Onde a Vinha Encontra a Montanha
A freguesia está lá mesmo no meio da região dos Vinhos Verdes, mas não penses que isso quer dizer que há provas ou visitas guiadas. As encostas que descem em socalcos guardam videiras que aproveitam a humidade atlântica filtrada pelas serras próximas. O solo granítico dá aos vinhos uma mineralidade que se sente ao primeiro gole - acidez viva, frescura que lembra a água das nascentes que os velhos ainda vão buscar com garrafões de cinco litros. Nas adegas particulares, alguns produtores mantêm a tradição de vinificar em pequena escala, sem rótulo comercial. É vinho para a mesa de casa e para oferecer ao vizinho quando ele traz um cabaz de couves.
A Carne Barrosã DOP, que toda a gente associa às terras altas de Trás-os-Montes, cá aparece nos pratos de quem tem um primo criador. A carne, marmoreada e de sabor intenso, chega às mesas locais em guisados que a tia Amélia deixa no lume desde as nove da manhã. O Mel das Terras Altas do Minho DOP completa o quadro - mel escuro, denso, com notas de castanheiro e urze, colhido nos apiários que pontilham os lameiros. O Zé do Cabaril vende-o em garrafões de plástico, mas é mel que podia competir com os melhores das lojas da cidade.
Celebrar São José
A Festa de São José é o que marca o calendário. Não há fogo-de-artifício que se veja - o orçamento não dá para isso - mas há procissão que percorre as ruas estreitas, os cânticos na igreja, a missa solene seguida do convívio no adro. As mulheres trazem bolos de mel em tabuleiros de alumínio, as crianças correm entre os adultos, e por algumas horas a freguesia parece ter o dobro dos habitantes. É quando o Filipe, que foi para Lisboa há vinte anos, aparece com a mulher e os filhos que só falam lisboeta.
Geometria do Quotidiano
Com quarenta e três jovens e setenta e três idosos, São João de Rei espelha o desequilíbrio demográfico do interior minhoto. Mas os números não contam a história completa. Não dizem que o António, com 78 anos, ainda vai ao campo de manhã cedinho, nem que a escola primária fechou há dez anos mas a professora continua a viver na aldeia. A densidade de 66,85 habitantes por quilómetro quadrado é um valor que, em abstrato, nada diz sobre o modo como as casas se agrupam em núcleos, deixando entre si campos cultivados, bosques de carvalhos, caminhos de terra batida onde ainda se vêem os sulcos deixados pelos tratores dos anos 70.

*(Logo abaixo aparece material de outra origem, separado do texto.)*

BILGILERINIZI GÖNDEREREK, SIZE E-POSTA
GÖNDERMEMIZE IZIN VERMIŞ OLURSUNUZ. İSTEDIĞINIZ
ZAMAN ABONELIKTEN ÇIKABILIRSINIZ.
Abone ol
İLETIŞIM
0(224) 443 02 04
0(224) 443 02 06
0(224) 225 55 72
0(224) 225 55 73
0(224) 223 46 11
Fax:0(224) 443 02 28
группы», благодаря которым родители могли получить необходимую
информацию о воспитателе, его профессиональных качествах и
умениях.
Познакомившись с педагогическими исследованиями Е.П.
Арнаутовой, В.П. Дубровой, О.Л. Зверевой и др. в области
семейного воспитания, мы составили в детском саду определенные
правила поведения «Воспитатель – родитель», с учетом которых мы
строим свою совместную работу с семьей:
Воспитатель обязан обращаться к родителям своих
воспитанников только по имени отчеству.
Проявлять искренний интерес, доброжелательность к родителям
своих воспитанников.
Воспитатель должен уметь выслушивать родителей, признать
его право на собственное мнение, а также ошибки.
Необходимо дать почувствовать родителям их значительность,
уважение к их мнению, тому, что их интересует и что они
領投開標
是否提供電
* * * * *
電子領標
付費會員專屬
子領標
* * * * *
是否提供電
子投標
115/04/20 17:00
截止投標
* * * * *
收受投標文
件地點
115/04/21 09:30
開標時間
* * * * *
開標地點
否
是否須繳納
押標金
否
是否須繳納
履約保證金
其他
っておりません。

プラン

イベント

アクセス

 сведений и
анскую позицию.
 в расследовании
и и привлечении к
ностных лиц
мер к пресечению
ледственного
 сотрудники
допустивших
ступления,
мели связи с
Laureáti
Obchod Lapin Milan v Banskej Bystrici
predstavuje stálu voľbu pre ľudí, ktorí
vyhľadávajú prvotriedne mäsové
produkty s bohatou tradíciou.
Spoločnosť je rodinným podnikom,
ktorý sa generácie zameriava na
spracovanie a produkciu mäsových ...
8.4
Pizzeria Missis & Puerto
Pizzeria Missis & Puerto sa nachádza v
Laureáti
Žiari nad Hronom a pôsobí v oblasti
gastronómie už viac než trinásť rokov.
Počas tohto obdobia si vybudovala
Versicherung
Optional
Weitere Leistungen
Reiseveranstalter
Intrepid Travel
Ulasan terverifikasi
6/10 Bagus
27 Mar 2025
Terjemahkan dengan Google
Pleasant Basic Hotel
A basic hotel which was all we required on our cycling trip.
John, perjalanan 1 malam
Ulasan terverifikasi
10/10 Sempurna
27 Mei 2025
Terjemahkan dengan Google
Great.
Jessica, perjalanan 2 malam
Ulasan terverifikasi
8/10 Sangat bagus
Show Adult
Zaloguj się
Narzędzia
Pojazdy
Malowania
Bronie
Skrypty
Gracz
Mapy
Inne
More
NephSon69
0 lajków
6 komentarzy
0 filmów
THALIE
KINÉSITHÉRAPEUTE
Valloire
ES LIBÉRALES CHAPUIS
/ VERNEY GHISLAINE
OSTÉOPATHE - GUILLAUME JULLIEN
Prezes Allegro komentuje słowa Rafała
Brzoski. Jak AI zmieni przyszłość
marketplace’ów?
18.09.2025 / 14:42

Os três alojamentos registados - duas moradias e um quarto na casa da D. Fernanda - não fazem desta uma freguesia turística. Quem aqui pernoita vem procurar precisamente isso: a ausência de circuito, de roteiro obrigatório, de multidões. Vem pelo silêncio denso das noites em que só se ouvem os cães lá ao fundo, pelas manhãs em que o nevoeiro sobe do vale como um rio invertido e o café do Zé abre às sete e meia em ponto.
A luz da tarde recorta os telhados contra o verde dos montes. Uma porta range, alguém chama pelo Piloto (que é um cão, não um avião), o fumo sobe direito de uma chaminé. São João de Rei não promete espectáculo - oferece apenas a textura áspera do granito, o sabor mineral do vinho verde, o peso concreto de um lugar que existe sem pedir licença a ninguém.